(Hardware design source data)
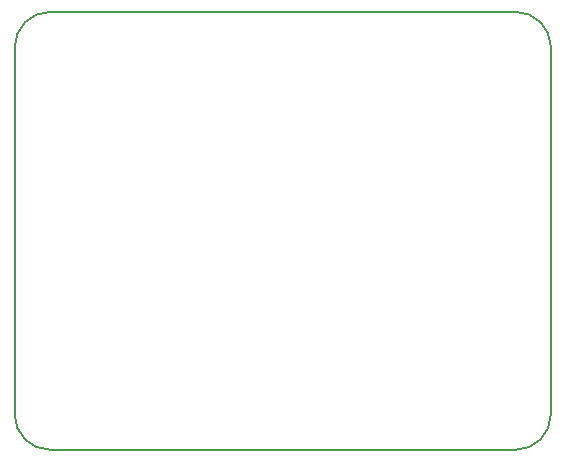
<source format=gm1>
G04 #@! TF.GenerationSoftware,KiCad,Pcbnew,8.0.9-1.fc41*
G04 #@! TF.CreationDate,2025-05-25T01:26:55-03:00*
G04 #@! TF.ProjectId,PA-circuit,50412d63-6972-4637-9569-742e6b696361,rev?*
G04 #@! TF.SameCoordinates,Original*
G04 #@! TF.FileFunction,Profile,NP*
%FSLAX46Y46*%
G04 Gerber Fmt 4.6, Leading zero omitted, Abs format (unit mm)*
G04 Created by KiCad (PCBNEW 8.0.9-1.fc41) date 2025-05-25 01:26:55*
%MOMM*%
%LPD*%
G01*
G04 APERTURE LIST*
G04 #@! TA.AperFunction,Profile*
%ADD10C,0.200000*%
G04 #@! TD*
G04 APERTURE END LIST*
D10*
X108798000Y-77084000D02*
X69398000Y-77084000D01*
X111798000Y-74084000D02*
G75*
G02*
X108798000Y-77084000I-3000000J0D01*
G01*
X69398000Y-77084000D02*
G75*
G02*
X66398000Y-74084000I0J3000000D01*
G01*
X66398000Y-74084000D02*
X66398000Y-43000000D01*
X108798000Y-40000000D02*
G75*
G02*
X111798000Y-43000000I0J-3000000D01*
G01*
X108798000Y-40000000D02*
X69398000Y-40000000D01*
X111798000Y-74084000D02*
X111798000Y-43000000D01*
X66398000Y-43000000D02*
G75*
G02*
X69398000Y-40000000I3000000J0D01*
G01*
M02*

</source>
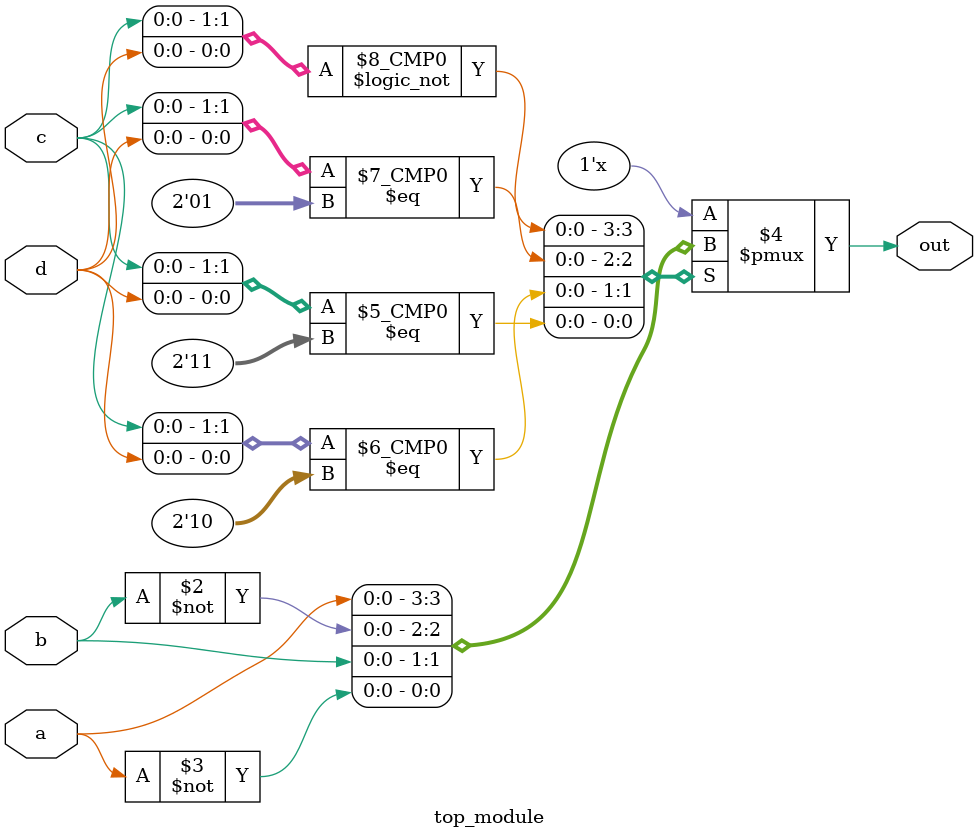
<source format=sv>
module top_module (
	input a, 
	input b,
	input c,
	input d,
	output reg out
);
 
	always @(a, b, c, d) begin
		case ({c, d})
			2'b00: out = a;
			2'b01: out = ~b;
			2'b10: out = b;
			2'b11: out = ~a;
		endcase
	end
	
endmodule

</source>
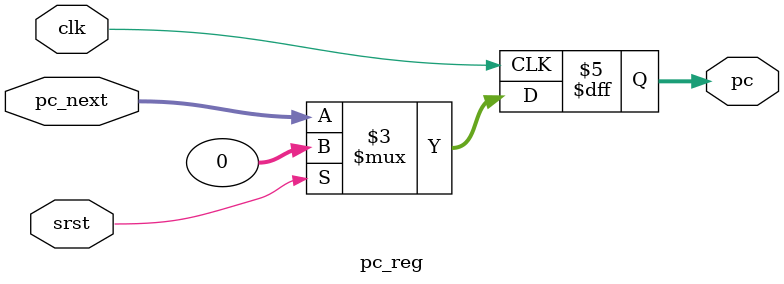
<source format=sv>
module pc_reg (
	input               clk    , // Clock
	input               srst   , // Asynchronous reset active low
	input        [31:0] pc_next,
	output logic [31:0] pc
);

	always_ff @(posedge clk) begin : proc_program_counter
		if(srst) begin
			pc <= 0;
		end else begin
			pc <= pc_next ;
		end
	end
	
endmodule
</source>
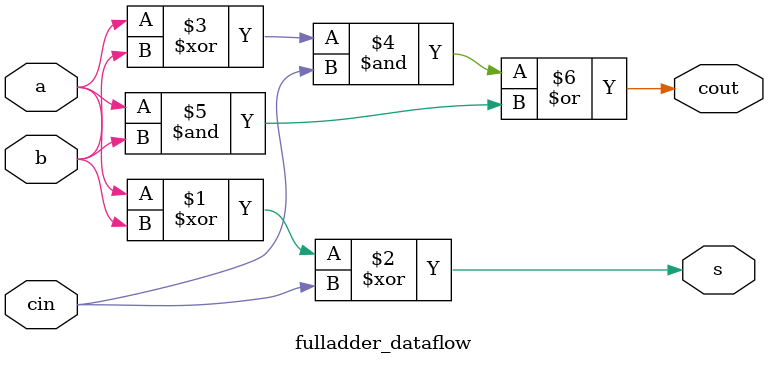
<source format=v>
`timescale 1ns / 1ps


module fulladder_dataflow(
    input a,b,cin,
    output s,cout
    );
    
    assign #1 s = a ^ b ^ cin;
    assign #1 cout = ((a ^ b) & cin) | (a & b);
    
endmodule

</source>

Assigned task » Copy every line of the records above that contains "input".

Expected answer »
	input a, 
	input b,
	input c,
	input d,
	input               clk    , // Clock
	input               srst   , // Asynchronous reset active low
	input        [31:0] pc_next,
    input a,b,cin,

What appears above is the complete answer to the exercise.